* About this exercise
Translate this sentence from the text on sleep and endurance training into Spanish: "Thankfully, there are both proven sleep and training solutions."

* Study text
● ● ●

Sleep seems the most natural activity in the world. And for any teenagers out there (or their parents) it seemingly is. But according to research, many of us just aren’t enjoying enough shut-eye. A study from the US, for instance, highlighted that nearly 30% of American adults are getting 6-hours or less sleep each night. It’s a similar story in the UK with the National Health Service suggesting one in three of us suffers from poor sleep.
The positive story for endurance athletes? There might not be one, as evidence reveals that heavy training loads can be detrimental to sleep, too. That’s not new to many of us, who’ve increased the interval work, trained later than normal or extended that Sunday morning ride into the afternoon and ended up tossing and turning till dawn breaks.
Thankfully, there are both proven sleep and training solutions. That’s to come, but first up, a rather disconcerting bedtime story.
The Importance of Growth Hormone
Okay, lying comfortably? Excellent. Let’s begin. Once upon a time, you slept well, accruing a minimum seven but often eight-plus hours of deep slumber every evening. While you slept soundly from a busy day of work, endurance-sport training and family activities, your resting mind and body was diligently repairing itself.

● ● ●

* Supplied data
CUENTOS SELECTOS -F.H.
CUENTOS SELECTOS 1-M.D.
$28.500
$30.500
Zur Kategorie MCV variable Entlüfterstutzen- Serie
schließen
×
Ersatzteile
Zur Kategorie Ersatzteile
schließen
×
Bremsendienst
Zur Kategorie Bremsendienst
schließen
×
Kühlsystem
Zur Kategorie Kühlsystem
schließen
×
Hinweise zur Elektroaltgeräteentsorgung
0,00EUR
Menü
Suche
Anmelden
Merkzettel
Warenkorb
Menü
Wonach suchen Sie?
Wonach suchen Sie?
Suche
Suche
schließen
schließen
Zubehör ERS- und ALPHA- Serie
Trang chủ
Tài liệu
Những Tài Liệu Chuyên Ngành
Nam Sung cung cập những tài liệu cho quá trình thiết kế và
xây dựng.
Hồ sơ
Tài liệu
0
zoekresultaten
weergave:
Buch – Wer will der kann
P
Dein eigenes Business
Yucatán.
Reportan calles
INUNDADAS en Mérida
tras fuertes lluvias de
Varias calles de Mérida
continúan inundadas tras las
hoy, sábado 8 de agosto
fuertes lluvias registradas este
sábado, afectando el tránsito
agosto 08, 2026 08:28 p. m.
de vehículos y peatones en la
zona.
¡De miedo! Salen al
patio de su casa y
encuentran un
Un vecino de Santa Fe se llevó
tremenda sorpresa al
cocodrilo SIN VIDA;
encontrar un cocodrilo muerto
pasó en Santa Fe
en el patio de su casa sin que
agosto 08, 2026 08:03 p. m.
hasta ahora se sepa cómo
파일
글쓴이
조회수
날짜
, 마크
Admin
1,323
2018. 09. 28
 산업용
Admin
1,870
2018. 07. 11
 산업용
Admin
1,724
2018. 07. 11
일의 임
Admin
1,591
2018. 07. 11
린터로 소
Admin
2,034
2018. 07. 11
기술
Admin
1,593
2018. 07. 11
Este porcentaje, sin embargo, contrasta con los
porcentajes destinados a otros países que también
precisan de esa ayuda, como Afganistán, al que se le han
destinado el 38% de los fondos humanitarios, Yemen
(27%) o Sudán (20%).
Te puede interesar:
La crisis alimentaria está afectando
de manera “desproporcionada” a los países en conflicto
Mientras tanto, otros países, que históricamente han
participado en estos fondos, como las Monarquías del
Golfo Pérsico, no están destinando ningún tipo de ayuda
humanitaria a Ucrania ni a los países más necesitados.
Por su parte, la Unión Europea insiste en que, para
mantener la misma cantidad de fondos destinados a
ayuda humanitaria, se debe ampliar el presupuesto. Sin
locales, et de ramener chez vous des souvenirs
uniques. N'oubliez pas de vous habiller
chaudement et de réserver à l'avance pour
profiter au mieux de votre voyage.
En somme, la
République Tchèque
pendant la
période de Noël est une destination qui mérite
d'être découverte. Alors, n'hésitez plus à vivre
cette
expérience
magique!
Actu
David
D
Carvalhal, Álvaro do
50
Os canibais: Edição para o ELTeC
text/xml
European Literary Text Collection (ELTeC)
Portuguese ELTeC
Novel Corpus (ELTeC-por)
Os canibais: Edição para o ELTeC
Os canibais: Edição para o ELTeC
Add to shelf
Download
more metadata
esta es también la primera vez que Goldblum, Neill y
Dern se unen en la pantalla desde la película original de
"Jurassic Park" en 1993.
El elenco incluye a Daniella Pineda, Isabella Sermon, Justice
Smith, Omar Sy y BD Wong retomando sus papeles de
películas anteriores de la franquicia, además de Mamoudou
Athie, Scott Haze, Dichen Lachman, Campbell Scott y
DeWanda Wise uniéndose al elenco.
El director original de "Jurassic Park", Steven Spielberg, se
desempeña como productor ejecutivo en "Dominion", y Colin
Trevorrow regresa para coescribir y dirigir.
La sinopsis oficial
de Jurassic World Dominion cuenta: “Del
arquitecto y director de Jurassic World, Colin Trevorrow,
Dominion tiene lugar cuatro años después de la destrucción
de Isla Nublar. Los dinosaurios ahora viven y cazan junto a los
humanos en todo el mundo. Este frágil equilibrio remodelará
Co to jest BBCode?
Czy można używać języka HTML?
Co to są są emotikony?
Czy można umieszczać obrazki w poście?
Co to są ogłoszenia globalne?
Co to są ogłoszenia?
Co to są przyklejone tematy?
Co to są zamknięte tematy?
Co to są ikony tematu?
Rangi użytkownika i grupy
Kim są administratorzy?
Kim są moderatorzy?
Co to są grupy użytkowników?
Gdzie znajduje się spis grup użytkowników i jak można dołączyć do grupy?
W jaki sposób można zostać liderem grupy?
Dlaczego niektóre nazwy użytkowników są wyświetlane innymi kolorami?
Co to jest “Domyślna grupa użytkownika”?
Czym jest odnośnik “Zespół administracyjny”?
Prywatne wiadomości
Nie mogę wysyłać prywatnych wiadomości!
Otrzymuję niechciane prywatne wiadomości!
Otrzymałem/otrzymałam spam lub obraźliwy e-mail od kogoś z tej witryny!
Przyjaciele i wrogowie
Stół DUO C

● ● ●

* Written response
Afortunadamente, existen soluciones comprobadas tanto para el sueño como para el entrenamiento.